Most Helpful Customer Reviews

19 of 20 people found the following review helpful By Allen Smalling TOP 500 REVIEWERVINE VOICE on June 9, 2009
Format: Paperback Verified Purchase
It was less than a year ago that STEPS IN TIME was re-published after a long period of being out-of-print. Nobody should be deterred from reading this autobiography of Fred Astaire, if for no other reason that we get the goods from the star himself, written in good plain prose.

Having said that, there are some drawbacks to this book. (1) It was published in 1960 and was never amended, even though Astaire lived another twenty-seven years; this was just after Astaire had completed the second of two TV specials for NBC, with dancer Barrie Chase. That leaves almost three decades of Astaire's life undocumented, including his playing in movies and on TV in non-musical roles, his continual coming out of retirement, and his surprising marriage in late life to a horse-jockey-turned-pilot (Robin Astaire).

(2) In terms of his basic motivations or what made Fred tick, the reader will come away from this book almost completely baffled. One reason for this is that autobiographies from older stars (and recall that Fred was a vaudeville star of the Twenties) were not written in a confessional mode as they so often are today.
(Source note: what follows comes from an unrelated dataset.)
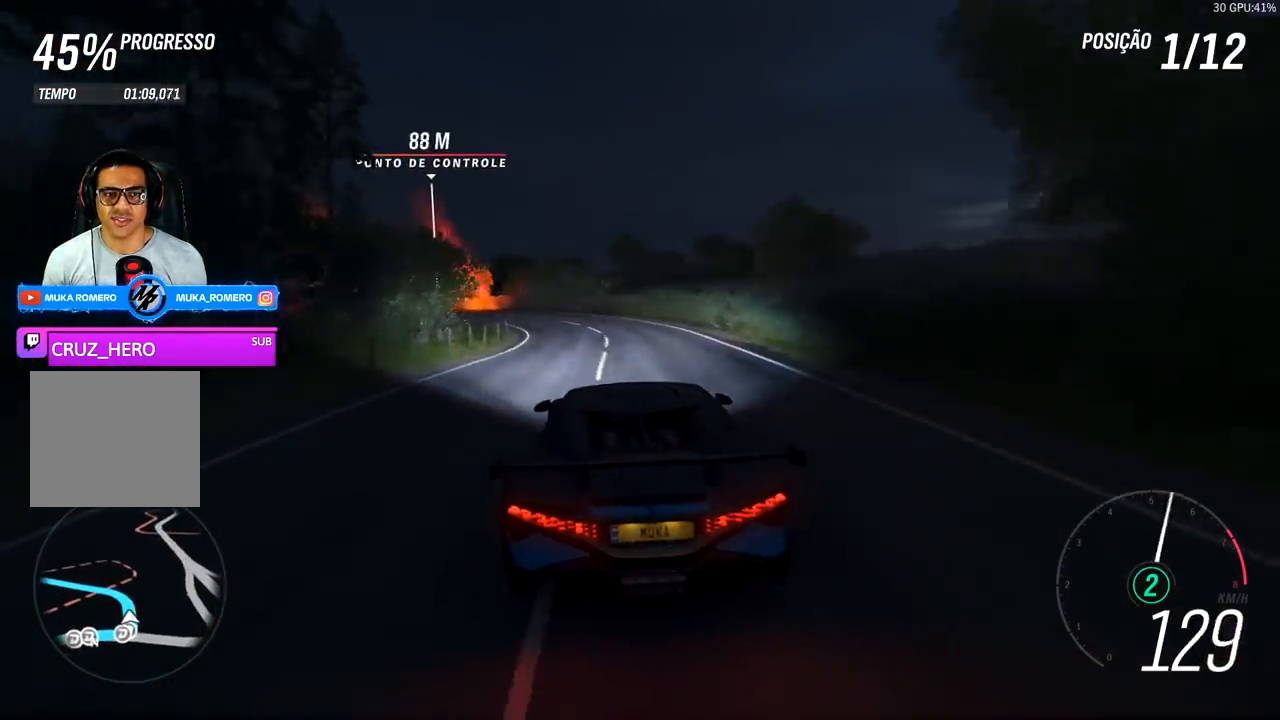
{"dt_ms": 500, "buttons": ["R2"], "left_stick": "left", "right_stick": "center", "events": [[133, "left_stick", "left"], [367, "left_stick", "center"], [433, "left_stick", "left"]]}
As a result, the Fred Astaire who wrote this volume about his life comes very close to the "nice guy" Astaire of his musicals and other entertainments.

(3) For those expecting suspense or drama, a further reason that STEPS IN TIME comes off as bland and uninsightful is that Astaire's life really does seem to be remarkably free of trauma, except for the loss of his sister (and former dance partner) Adele to retirement and the death of his wife Phyllis to cancer in 1954.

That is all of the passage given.